Aburrido de la fábrica de
sueños,
Chili Palmer
(John Travolta) conoce de casualidad a una
joven cantante, Linda Moon, puro talento e ingenuidad, que languidece en
espera de una propuesta que la lleve al estrellato mientras permanece
esclavizada por un contrato leonino en manos de unos matones que ni músculos
ni sesos. La casualidad, que no es otra cosa que el asesinato de un productor
discográfico en las narices de Palmer, traerá la aparición de Edie Athens
(Uma Thurman) y las acciones comenzarán a encadenarse sin solución de
continuidad, de manera mecánica y con atractivo decreciente.
Permítanme una
comparación fácil pero redonda y descriptiva: un simple con alma de hit se
convirtió en un CD con rarezas, nuevas versiones, remixados y tracks
ocultos. Largo, muy largo, y con demasiados loops. De esos que abusan
de los recursos. A la cuarta o quinta cita cinéfila, el homenaje pasa a
revelar falta de ideas, o a convertirse en un robo, sencillamente. Igual,
esos momentos en que el film nos obliga a descifrar a qué película o
actuación se está haciendo referencia son los más divertidos. Pero un film
debería ser más que una trivia.
Si a alguien
todavía no le ha quedado claro el tema del star system hollywoodense,
después de esto no tendrá dudas. La presencia de un actor o actriz no tiene
que ver
sólo con su presente sino
–y a veces, mucho más–
con su pasado en las pantallas. Si
el personaje de Vincent Vega regresó al candelero a Travolta, habrá que
recuperar ese perfil y matizarlo con unos pasos de baile (que ahora suma a
los recuerdos de Grease y Fiebre de sábado por la noche los de
Tiempos violentos) y a usufructuar de la memoria del espectador viéndolo
contonearse –macizo y cuadrado– con Uma Thurman –bellísima, ahora platinada
y con rulos– una bossa mixada con aires modernosos (muy mal filmada, eso sí)

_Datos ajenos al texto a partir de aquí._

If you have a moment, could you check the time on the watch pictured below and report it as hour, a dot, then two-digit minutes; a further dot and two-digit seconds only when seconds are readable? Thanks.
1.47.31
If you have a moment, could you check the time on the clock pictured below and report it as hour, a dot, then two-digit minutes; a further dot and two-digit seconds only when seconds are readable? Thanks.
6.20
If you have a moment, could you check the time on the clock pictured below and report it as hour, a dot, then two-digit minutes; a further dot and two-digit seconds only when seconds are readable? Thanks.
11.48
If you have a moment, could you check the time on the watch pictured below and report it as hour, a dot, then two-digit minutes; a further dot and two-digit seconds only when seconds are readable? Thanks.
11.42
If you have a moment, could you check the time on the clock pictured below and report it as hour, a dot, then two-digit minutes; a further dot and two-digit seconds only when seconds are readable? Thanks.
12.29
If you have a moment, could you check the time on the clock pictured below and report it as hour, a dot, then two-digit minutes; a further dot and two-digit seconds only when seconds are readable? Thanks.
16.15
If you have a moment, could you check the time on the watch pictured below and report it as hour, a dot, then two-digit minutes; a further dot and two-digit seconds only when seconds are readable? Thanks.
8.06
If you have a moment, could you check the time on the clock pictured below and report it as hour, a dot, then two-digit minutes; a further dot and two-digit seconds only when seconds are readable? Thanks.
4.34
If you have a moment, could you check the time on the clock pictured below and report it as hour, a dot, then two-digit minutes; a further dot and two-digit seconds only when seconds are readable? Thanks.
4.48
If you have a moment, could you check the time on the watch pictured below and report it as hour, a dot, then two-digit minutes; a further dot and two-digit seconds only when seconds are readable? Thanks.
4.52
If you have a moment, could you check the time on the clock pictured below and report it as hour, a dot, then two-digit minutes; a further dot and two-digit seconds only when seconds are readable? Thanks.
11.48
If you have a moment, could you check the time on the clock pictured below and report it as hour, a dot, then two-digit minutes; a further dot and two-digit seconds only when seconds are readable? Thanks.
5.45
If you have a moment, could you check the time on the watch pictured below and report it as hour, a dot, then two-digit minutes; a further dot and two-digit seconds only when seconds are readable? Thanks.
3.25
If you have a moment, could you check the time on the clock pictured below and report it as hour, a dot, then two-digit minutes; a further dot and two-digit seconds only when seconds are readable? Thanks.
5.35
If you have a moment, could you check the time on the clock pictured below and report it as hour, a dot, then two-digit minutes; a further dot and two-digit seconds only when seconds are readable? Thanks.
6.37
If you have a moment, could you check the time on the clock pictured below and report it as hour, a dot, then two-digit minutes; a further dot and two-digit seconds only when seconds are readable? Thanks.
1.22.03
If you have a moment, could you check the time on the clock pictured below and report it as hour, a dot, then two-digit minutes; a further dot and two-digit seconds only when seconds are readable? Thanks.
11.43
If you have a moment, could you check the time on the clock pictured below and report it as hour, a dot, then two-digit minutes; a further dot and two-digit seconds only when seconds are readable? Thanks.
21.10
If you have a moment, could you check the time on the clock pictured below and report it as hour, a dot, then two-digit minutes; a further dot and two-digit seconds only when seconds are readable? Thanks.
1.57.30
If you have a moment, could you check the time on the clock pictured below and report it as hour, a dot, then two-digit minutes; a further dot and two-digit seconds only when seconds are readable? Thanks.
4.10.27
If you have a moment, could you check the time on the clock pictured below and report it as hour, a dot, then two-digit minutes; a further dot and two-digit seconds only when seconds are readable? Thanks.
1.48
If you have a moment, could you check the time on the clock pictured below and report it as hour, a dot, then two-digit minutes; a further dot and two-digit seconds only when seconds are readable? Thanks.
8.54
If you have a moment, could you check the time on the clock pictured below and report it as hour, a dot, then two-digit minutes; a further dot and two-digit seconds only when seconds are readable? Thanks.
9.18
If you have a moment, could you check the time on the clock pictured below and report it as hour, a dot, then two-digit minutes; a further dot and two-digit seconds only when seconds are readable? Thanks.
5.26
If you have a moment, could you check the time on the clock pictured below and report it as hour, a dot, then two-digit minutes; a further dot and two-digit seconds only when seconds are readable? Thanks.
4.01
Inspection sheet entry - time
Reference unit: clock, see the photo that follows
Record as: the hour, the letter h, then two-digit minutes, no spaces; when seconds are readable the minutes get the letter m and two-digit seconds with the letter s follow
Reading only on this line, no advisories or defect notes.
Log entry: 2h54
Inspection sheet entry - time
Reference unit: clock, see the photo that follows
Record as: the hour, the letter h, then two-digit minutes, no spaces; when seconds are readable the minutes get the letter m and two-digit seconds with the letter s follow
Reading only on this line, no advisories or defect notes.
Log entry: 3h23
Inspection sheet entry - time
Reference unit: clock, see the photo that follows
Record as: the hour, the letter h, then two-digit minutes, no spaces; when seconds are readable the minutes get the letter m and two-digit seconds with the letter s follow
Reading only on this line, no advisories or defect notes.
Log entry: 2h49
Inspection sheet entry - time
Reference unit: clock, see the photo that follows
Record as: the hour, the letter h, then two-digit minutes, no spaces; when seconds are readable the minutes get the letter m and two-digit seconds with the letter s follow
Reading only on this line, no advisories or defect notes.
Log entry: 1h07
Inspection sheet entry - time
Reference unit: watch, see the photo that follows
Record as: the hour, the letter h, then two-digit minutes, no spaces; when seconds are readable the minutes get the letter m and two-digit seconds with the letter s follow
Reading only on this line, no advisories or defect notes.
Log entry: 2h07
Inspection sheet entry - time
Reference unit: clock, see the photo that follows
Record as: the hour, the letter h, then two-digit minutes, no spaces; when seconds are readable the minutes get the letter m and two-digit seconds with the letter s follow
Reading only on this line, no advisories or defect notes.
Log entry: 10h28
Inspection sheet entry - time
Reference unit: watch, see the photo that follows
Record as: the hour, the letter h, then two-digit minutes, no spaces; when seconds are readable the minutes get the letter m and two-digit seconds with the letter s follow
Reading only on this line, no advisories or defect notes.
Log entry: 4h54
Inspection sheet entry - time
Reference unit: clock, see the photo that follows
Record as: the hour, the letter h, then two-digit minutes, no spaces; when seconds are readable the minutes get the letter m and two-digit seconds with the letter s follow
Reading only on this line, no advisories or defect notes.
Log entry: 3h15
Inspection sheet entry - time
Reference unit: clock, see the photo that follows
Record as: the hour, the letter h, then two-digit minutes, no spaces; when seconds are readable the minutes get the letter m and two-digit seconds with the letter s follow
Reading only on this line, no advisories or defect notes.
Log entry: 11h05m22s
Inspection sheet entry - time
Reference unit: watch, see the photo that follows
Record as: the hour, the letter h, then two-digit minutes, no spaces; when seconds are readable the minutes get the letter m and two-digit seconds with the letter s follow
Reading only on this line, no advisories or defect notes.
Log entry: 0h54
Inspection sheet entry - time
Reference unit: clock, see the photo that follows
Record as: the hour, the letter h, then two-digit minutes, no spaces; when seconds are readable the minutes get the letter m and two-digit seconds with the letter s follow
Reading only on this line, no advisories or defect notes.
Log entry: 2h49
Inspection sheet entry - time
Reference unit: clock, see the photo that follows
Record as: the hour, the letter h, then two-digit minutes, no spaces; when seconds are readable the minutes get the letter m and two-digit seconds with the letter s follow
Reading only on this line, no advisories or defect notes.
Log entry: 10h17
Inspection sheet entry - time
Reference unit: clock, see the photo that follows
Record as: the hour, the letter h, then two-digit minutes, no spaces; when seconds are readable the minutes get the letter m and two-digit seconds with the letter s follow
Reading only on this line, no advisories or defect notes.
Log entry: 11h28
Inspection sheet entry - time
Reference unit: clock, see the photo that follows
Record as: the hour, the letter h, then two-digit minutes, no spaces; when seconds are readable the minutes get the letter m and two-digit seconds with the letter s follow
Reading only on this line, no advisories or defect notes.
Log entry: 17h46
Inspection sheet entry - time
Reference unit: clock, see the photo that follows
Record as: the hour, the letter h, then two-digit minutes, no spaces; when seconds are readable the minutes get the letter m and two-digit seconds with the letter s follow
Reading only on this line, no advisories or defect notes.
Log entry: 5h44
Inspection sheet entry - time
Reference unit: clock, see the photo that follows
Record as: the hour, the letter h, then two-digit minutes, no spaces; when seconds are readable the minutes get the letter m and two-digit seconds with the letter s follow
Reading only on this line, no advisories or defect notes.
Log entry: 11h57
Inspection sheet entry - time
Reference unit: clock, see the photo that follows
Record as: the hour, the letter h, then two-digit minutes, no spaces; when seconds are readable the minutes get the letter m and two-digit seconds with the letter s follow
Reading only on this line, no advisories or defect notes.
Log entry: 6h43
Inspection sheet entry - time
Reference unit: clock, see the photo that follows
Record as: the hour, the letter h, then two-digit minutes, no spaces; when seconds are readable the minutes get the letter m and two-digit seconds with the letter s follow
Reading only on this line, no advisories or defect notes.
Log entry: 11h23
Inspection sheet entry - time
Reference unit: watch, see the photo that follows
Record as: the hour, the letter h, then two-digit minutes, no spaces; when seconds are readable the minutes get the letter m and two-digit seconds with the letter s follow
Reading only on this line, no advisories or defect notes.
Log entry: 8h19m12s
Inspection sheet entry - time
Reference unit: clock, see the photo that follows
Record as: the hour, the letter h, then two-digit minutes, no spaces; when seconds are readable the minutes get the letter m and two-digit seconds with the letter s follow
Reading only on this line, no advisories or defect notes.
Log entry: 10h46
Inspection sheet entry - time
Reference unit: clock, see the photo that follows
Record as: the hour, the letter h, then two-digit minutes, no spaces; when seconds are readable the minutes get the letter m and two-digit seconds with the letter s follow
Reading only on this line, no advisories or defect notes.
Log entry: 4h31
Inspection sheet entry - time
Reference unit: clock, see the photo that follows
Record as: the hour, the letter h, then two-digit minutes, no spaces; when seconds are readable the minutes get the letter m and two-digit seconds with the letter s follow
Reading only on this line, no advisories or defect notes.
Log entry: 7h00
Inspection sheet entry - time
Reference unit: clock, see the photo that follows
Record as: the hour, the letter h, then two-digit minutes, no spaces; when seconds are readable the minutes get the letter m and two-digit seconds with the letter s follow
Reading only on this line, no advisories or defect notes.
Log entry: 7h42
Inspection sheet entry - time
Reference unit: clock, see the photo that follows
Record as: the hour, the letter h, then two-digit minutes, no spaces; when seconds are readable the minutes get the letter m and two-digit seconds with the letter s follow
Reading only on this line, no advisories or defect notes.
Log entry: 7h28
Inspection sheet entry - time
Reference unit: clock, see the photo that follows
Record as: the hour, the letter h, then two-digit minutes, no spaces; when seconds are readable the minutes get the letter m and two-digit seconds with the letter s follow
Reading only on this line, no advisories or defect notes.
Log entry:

o recibiendo amenazas de los enemigos más temerarios sin inmutarse ni
arrugarse el traje negro sumamente cool.
Un reparto que
va de Harvey Keitel a Vince Vaughn, pasando por James Woods, Danny DeVito,
Cedric the Entertainer y el mismísimo Steven Tyler (haciendo de sí mismo y
promocionando, por si hiciera falta, a su grupo Aerosmith), no es más que un
derroche que el guión de Peter Steinfeld (basado como el anterior en una
novela de Elmore Leonard) no sabe aprovechar. El guardaespaldas gay que
compone The Rock carga no sólo con todos los estereotipos esperables sino
con los peores chistes que sobre su elección sexual se hayan escuchado en un
film que, por otro lado, intenta pintarse como progre y de onda.
Con tanta
ironía posmoderna ya no se sabe si la "incorrección" es una apuesta de
riesgo o la sincera posición política asumida, entre tanta mafia rusa,
raperos negros fascinerosos, homofóbicos agazapados y mujeres bellas e
inútiles.
Hollywood se
ríe de sí mismo y de otros "formatos de entretenimiento" ya convertidos en
monstruosas corporaciones (partido de la NBA, recital de rock,
ceremonia de los MTV Awards), recurriendo a sus mismos chistes, echando mano
de actores que parodian los estereotipos en que se han, o se los ha, convertido (como Tom
Hanks) y construyendo escenas que después de un giro completo
pretenden recuperar la función para la que se idearon y en la que ahora ya no podemos
volver a creer (el forzado momento romántico Travolta-Thurman).
Un largo
videoclip cuyo soundtrack puede llegar a sonar interesante en tu equipo de
música. Y al que le sobra la imagen o, en todo caso, es indistinto que esté o no.